### [Fonte]

........

Por sua visão elevada sobre a função da Igreja, os teólogos da Visão Federal são também conhecidos por defenderem a disciplina eclesiástica, inclusive fazendo uso da prática e do temor da excomunhão. Isso pode causar coceiras em ouvidos liberais, mas me parece algo extremamente positivo. É positivo porque reaviva o lugar e a função divinamente delega à Igreja. É positivo pois permite tratar objetiva e claramente com o pecado dos cristãos - ainda que atualmente muitos parecem mais confortáveis escondendo os pecados debaixo dos tapetes. A disciplina eclesiástica não funciona, nem tem lugar, num ambiente onde existe uma eclesiologia fraca (como é tão comum a nossa volta).

........

### [Tarefa proposta 1]
Por favor, traduza para o inglês esta frase da fonte: "Isso pode causar coceiras em ouvidos liberais, mas me parece algo extremamente positivo."
### [Tarefa proposta 2]
Segundo a fonte, em que tipo de ambiente a disciplina eclesiástica não funciona nem tem lugar?

........

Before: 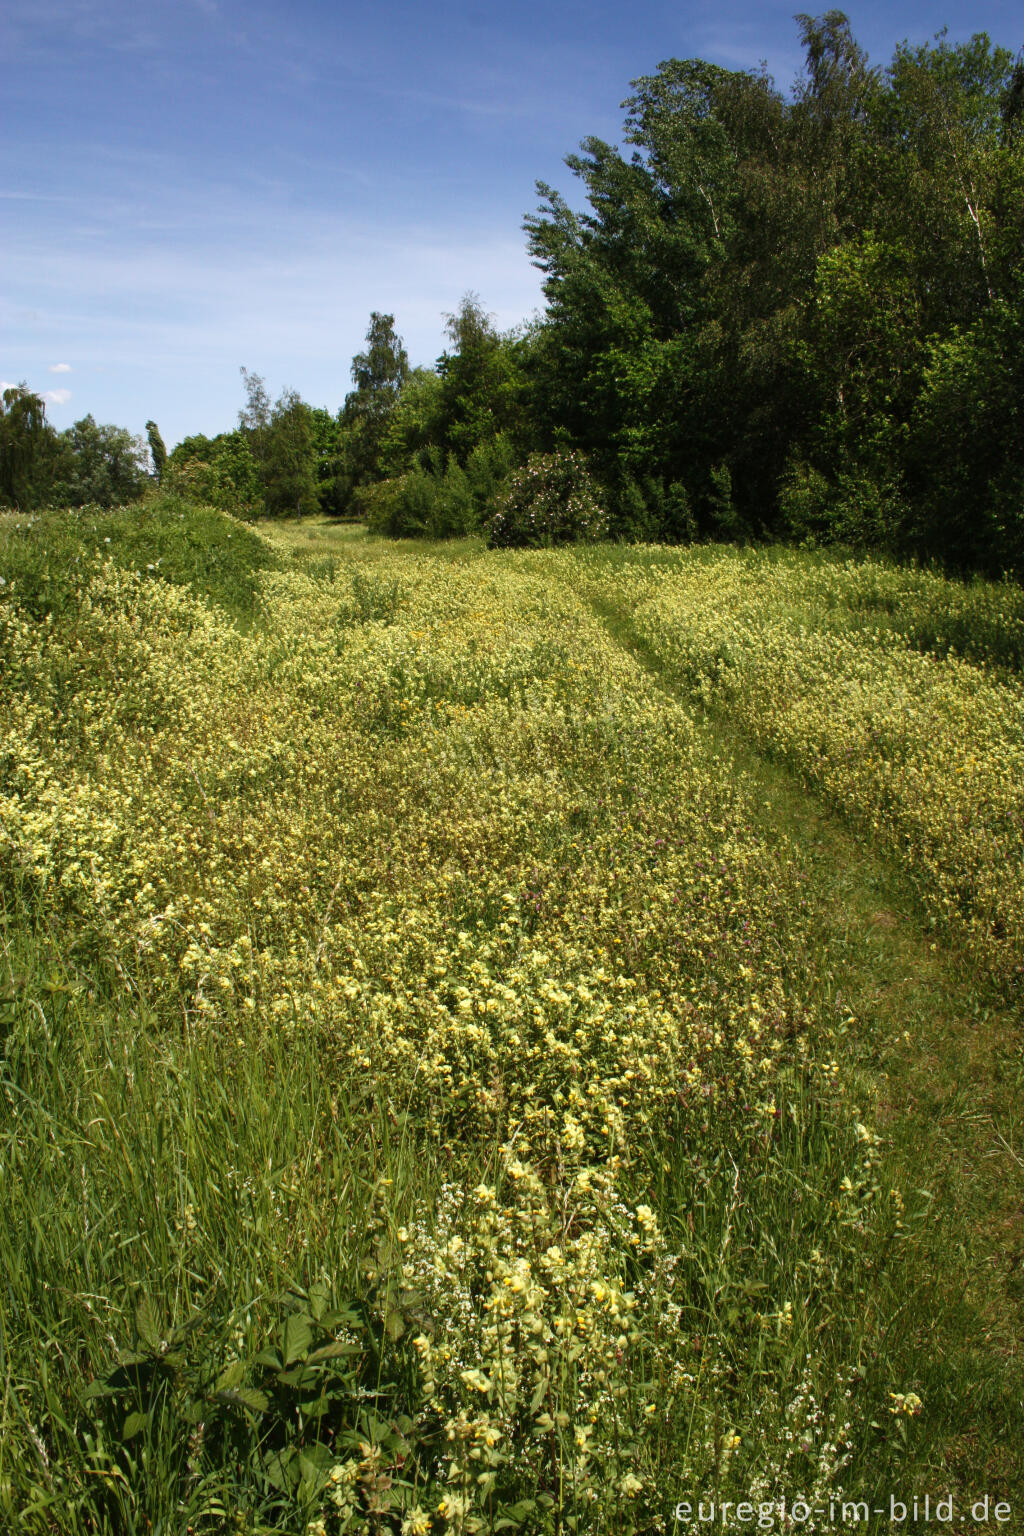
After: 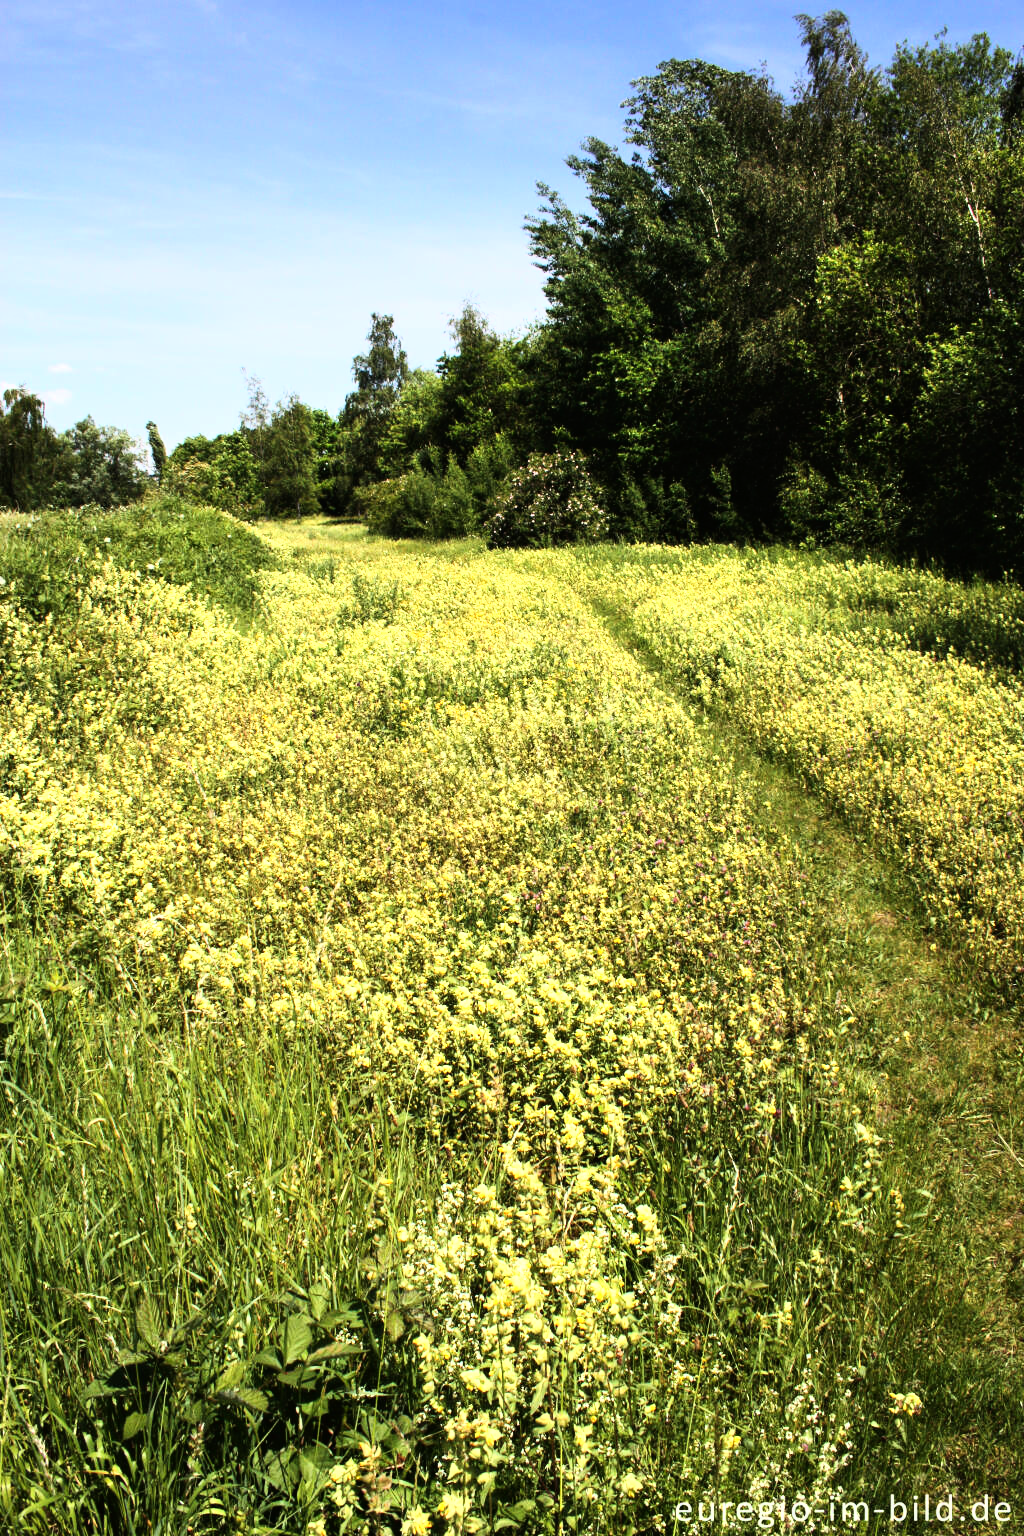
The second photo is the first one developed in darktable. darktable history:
base curve: curves: ch0 [(0, 0) (0.007, 0.004) (0.027, 0.03) (0.046, 0.07) (0.207, 0.54) (0.442, 0.872) (0.673, 0.972) (1, 1)], preserve colors average RGB
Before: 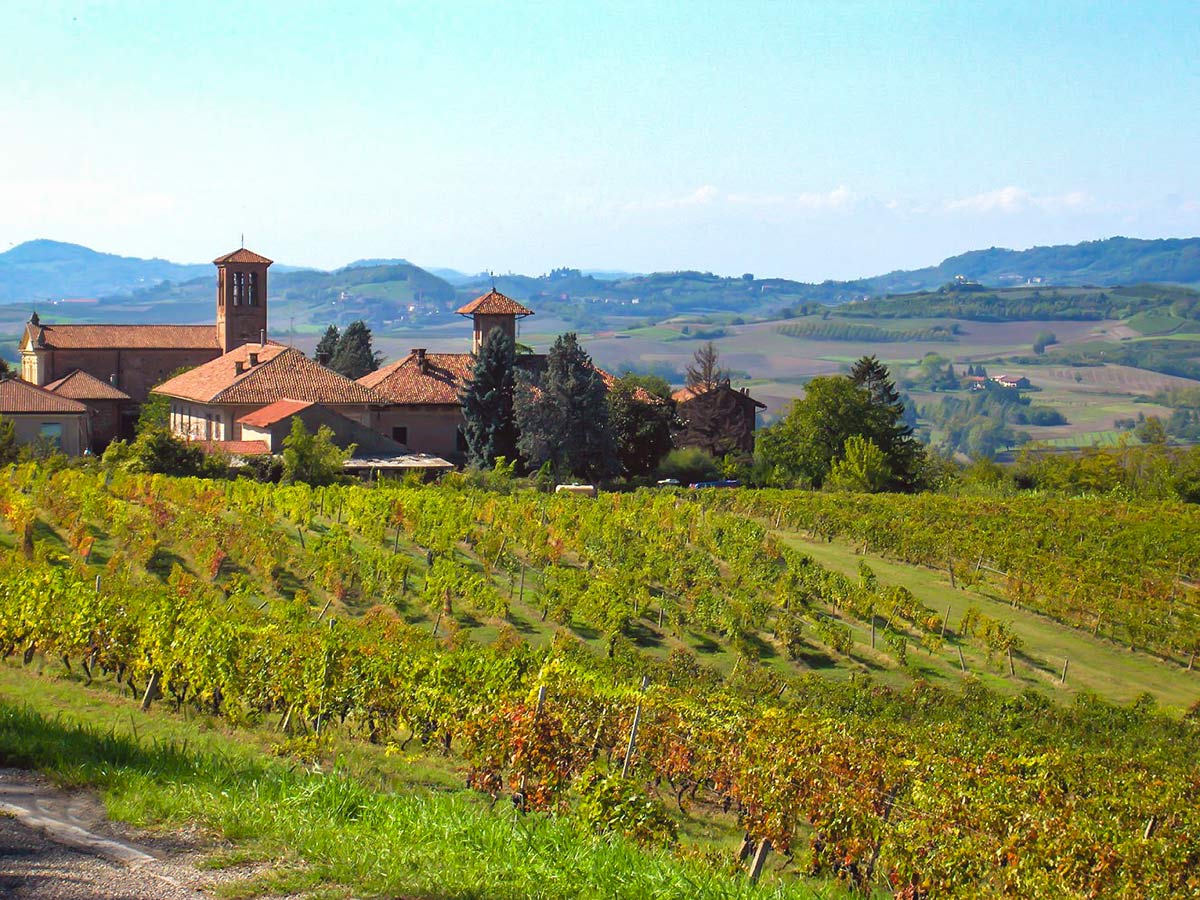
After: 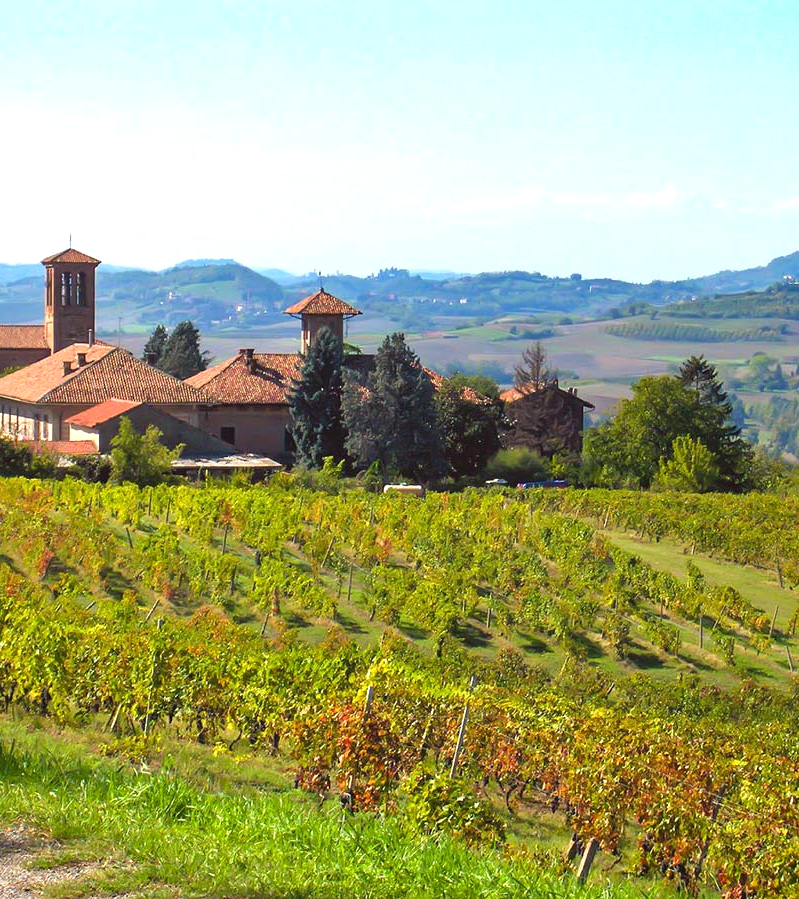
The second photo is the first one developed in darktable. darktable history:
crop and rotate: left 14.385%, right 18.948%
exposure: exposure 0.3 EV, compensate highlight preservation false
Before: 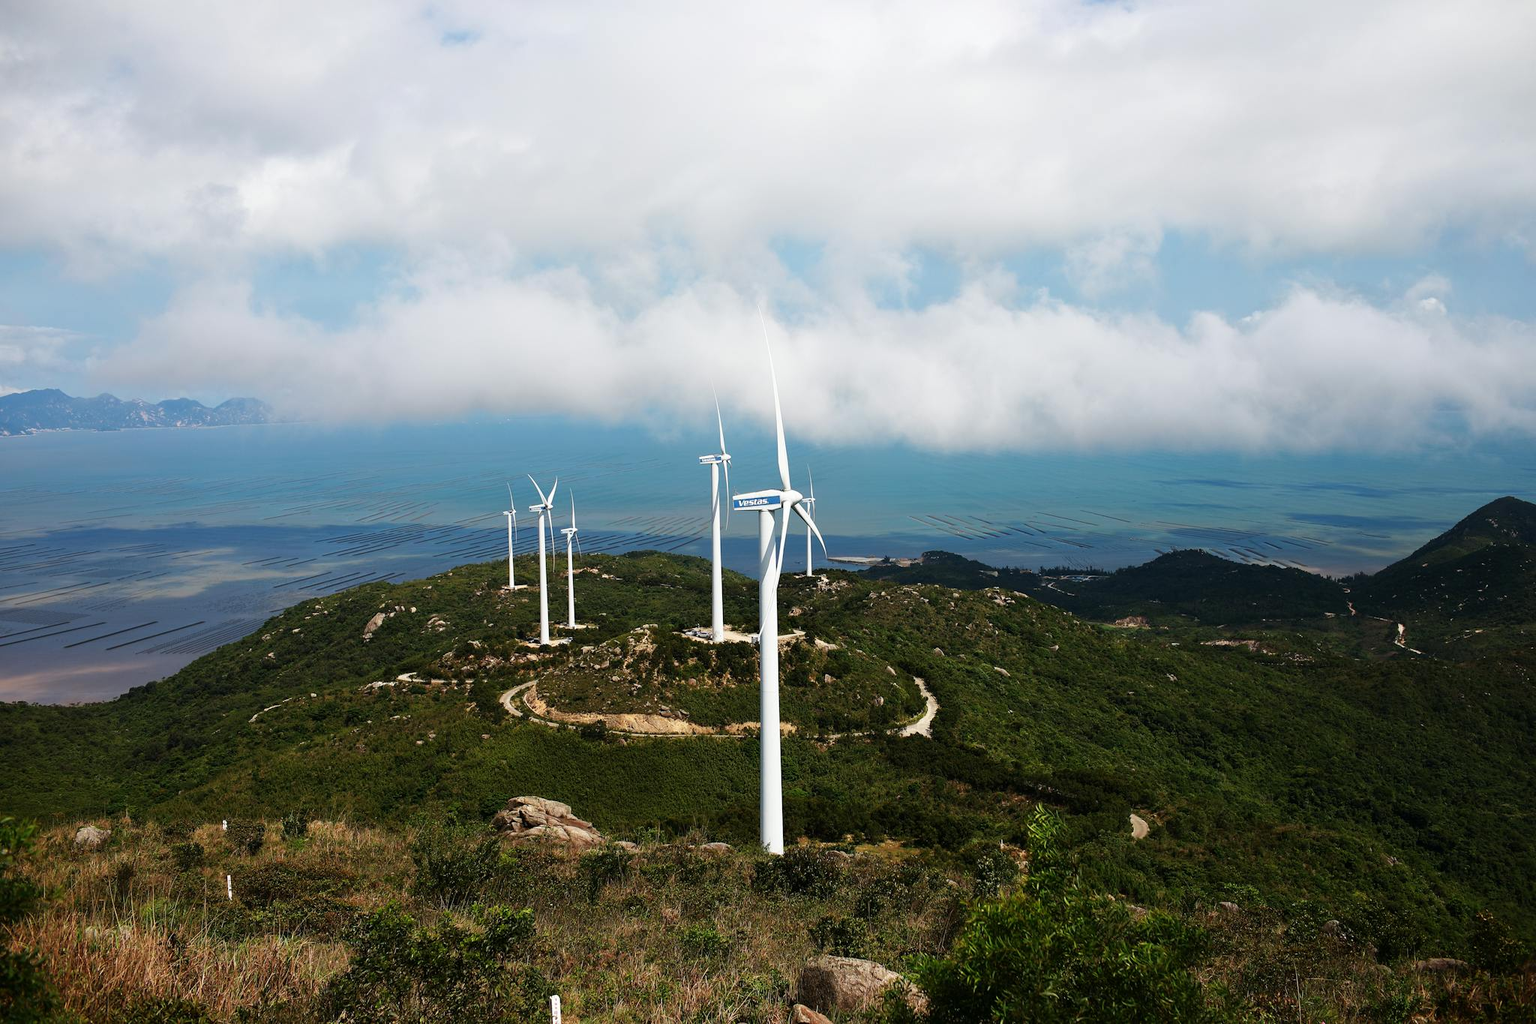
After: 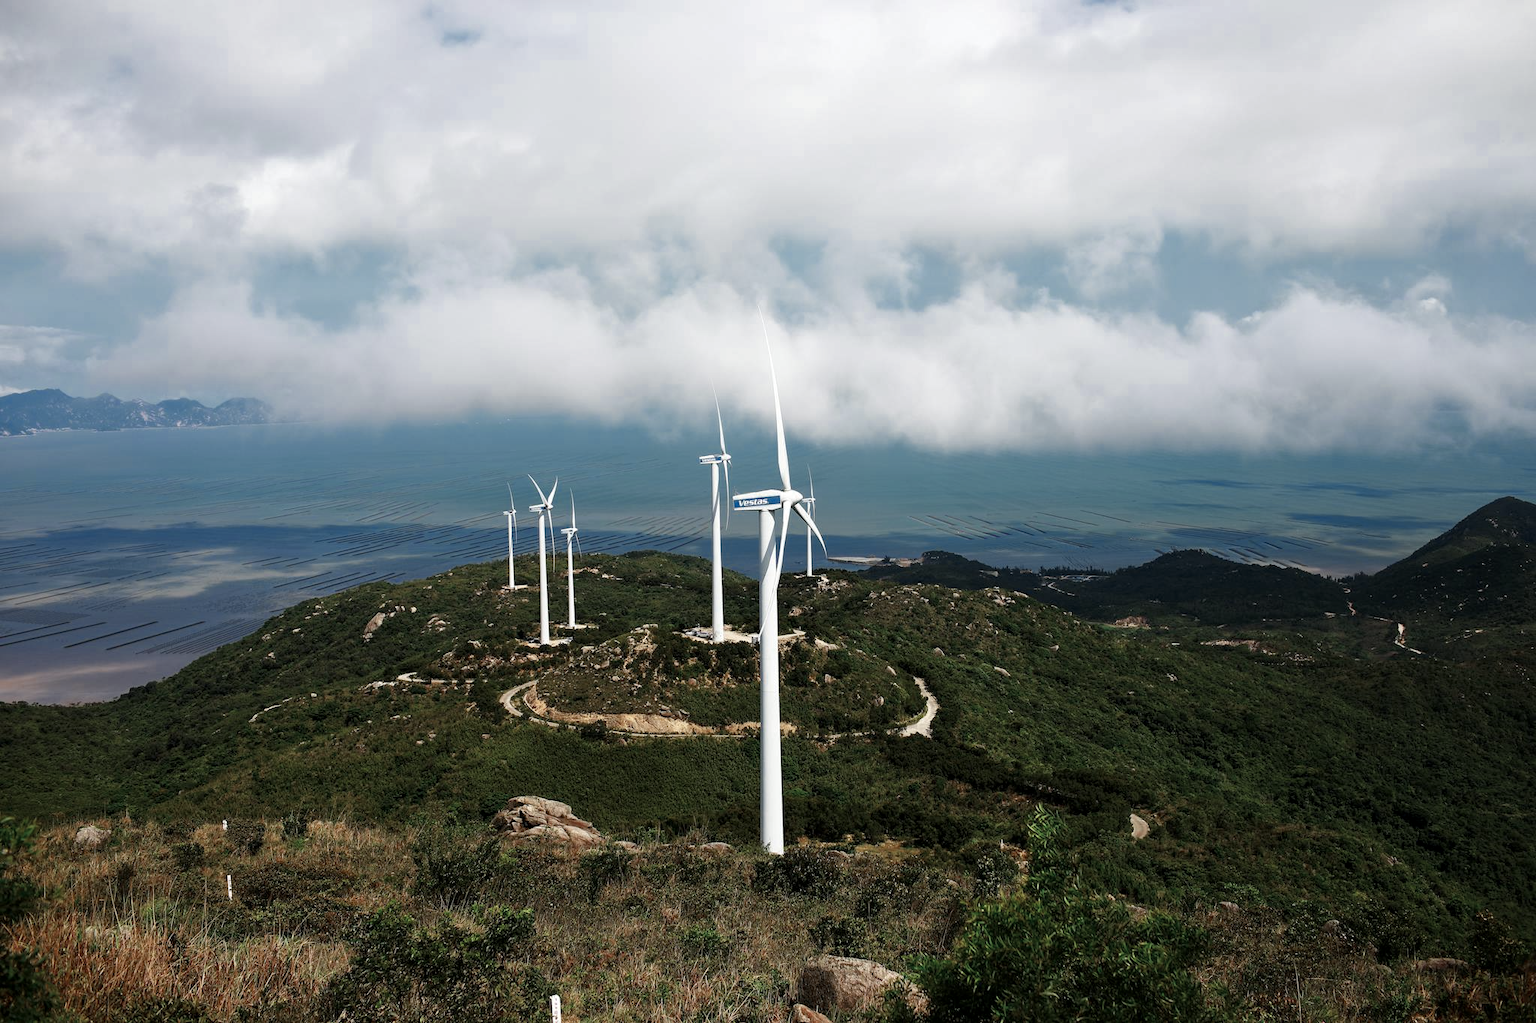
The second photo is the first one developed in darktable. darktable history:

........

### [Resposta completa 1]
This may make liberal ears itch, but it seems to me something extremely positive.

### [Resposta completa 2]
Num ambiente onde existe uma eclesiologia fraca.